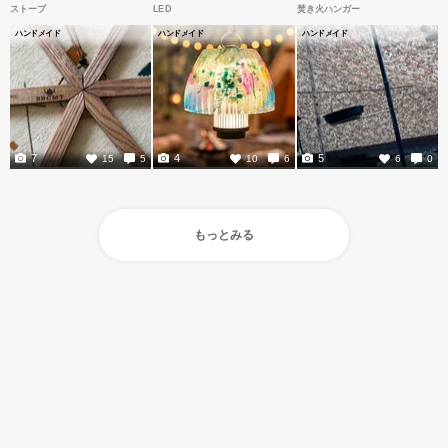
ストーブ
LED
焚き火ハンガー
ハンドメイド
ハンドメイド
ハンドメイド
7
4
5
15
5
10
6
6
0
もっとみる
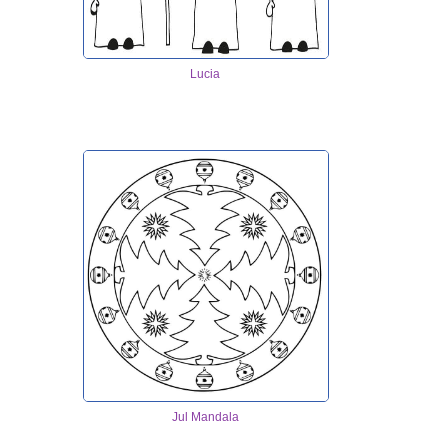
Lucia
Jul Mandala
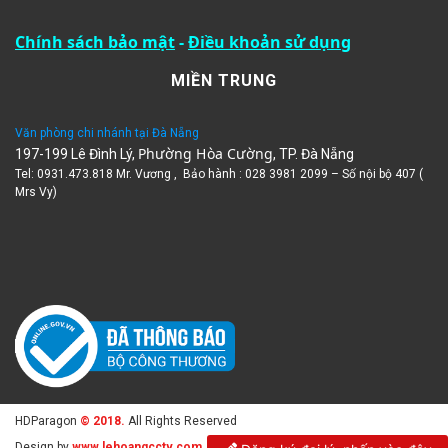
Chính sách bảo mật
-
Điều khoản sử dụng
MIỀN TRUNG
Văn phòng chi nhánh tại Đà Nẵng
Phường Hòa Cường
197-199 Lê Đình Lý,
, TP. Đà Nẵng
Tel: 0931.473.818 Mr. Vương , Bảo hành : 028 3981 2099 – Số nội bộ 407 (
Mrs Vy)
HDParagon
© 2018.
All Rights Reserved
Design by
www.lehoangcctv.com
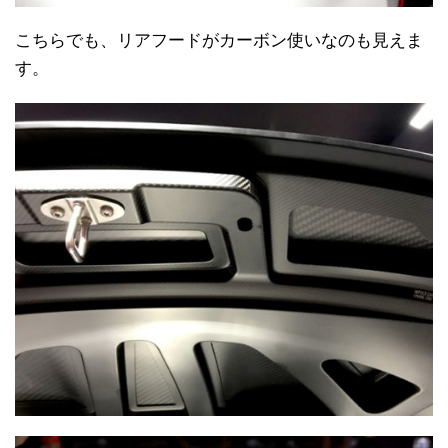
こちらでも、リアフードがカーボン使いなのも見えま
す。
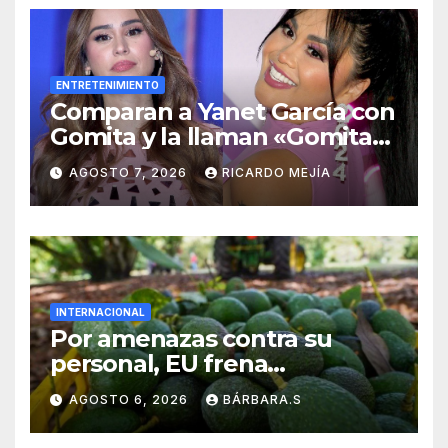
ENTRETENIMIENTO
Comparan a Yanet García con
Gomita y la llaman «Gomita
Premium»
AGOSTO 7, 2026
RICARDO MEJÍA
INTERNACIONAL
Por amenazas contra su
personal, EU frena
exportación de aguacate
AGOSTO 6, 2026
BÁRBARA.S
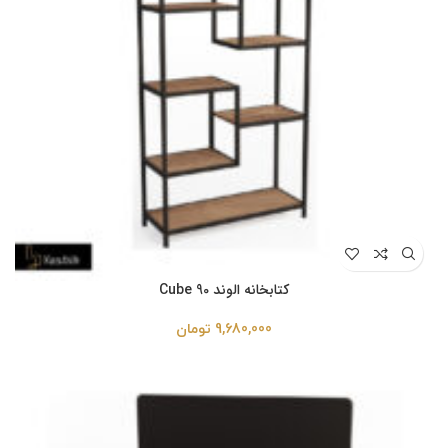
کتابخانه الوند Cube 90
9,680,000
تومان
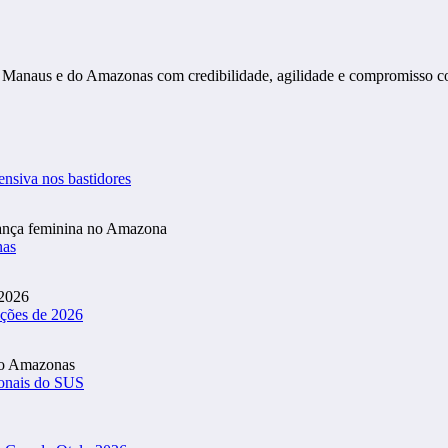
s de Manaus e do Amazonas com credibilidade, agilidade e compromisso 
ensiva nos bastidores
nas
ições de 2026
ionais do SUS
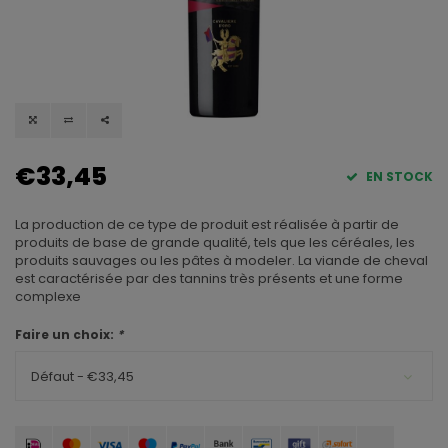
€33,45
EN STOCK
La production de ce type de produit est réalisée à partir de
produits de base de grande qualité, tels que les céréales, les
produits sauvages ou les pâtes à modeler. La viande de cheval
est caractérisée par des tannins très présents et une forme
complexe
Faire un choix:
*
Défaut - €33,45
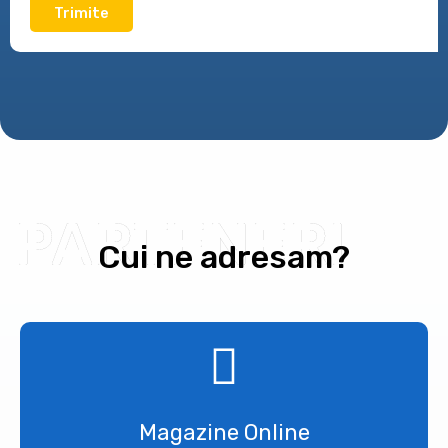
PARTENERI
Cui ne adresam?
Magazine Online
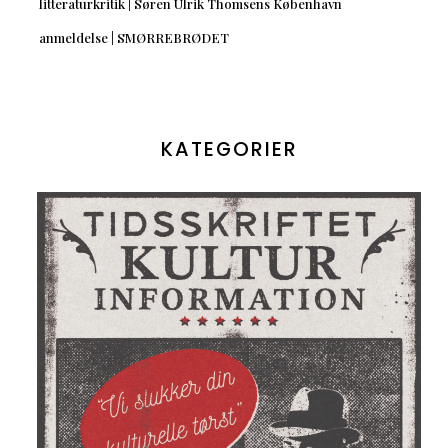
litteraturkritik | Søren Ulrik Thomsens København
anmeldelse | SMØRREBRØDET
KATEGORIER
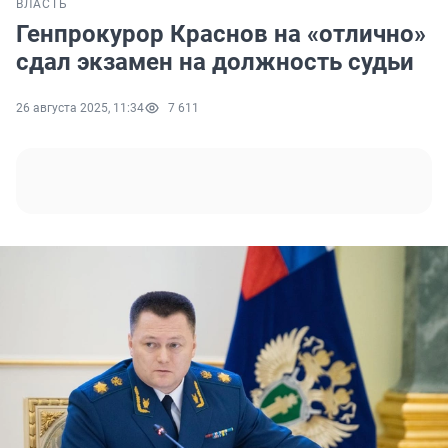
ВЛАСТЬ
Генпрокурор Краснов на «отлично»
сдал экзамен на должность судьи
26 августа 2025, 11:34
7 611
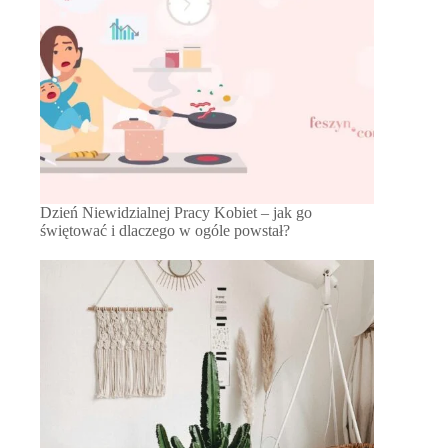
Dzień Niewidzialnej Pracy Kobiet – jak go
świętować i dlaczego w ogóle powstał?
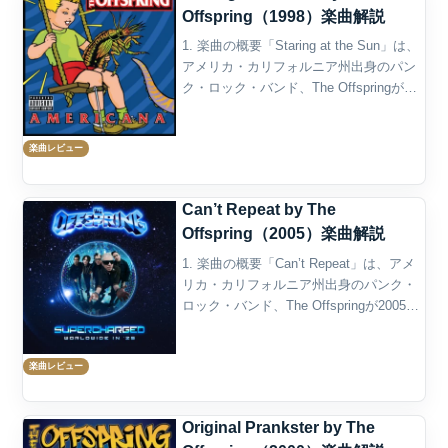
Offspring（1998）楽曲解説
1. 楽曲の概要「Staring at the Sun」は、
アメリカ・カリフォルニア州出身のパン
ク・ロック・バンド、The Offspringが
1998年に発表した楽曲である。5作目の
スタジオ・アルバム『Americana』に収
楽曲レビュー
録され、アル...
Can’t Repeat by The
Offspring（2005）楽曲解説
1. 楽曲の概要「Can’t Repeat」は、アメ
リカ・カリフォルニア州出身のパンク・
ロック・バンド、The Offspringが2005年
に発表した楽曲である。収録作品は、同
年6月にColumbia Recordsからリリース
楽曲レビュー
されたコン...
Original Prankster by The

## Job item
Your reply should consist only of the lines from the one containing "1. 楽曲の概要「Can’t Repeat」は、アメ" through the last line of the records, each reproduced exactly.

## Answer for this exercise
1. 楽曲の概要「Can’t Repeat」は、アメ
リカ・カリフォルニア州出身のパンク・
ロック・バンド、The Offspringが2005年
に発表した楽曲である。収録作品は、同
年6月にColumbia Recordsからリリース
楽曲レビュー
されたコン...
Original Prankster by The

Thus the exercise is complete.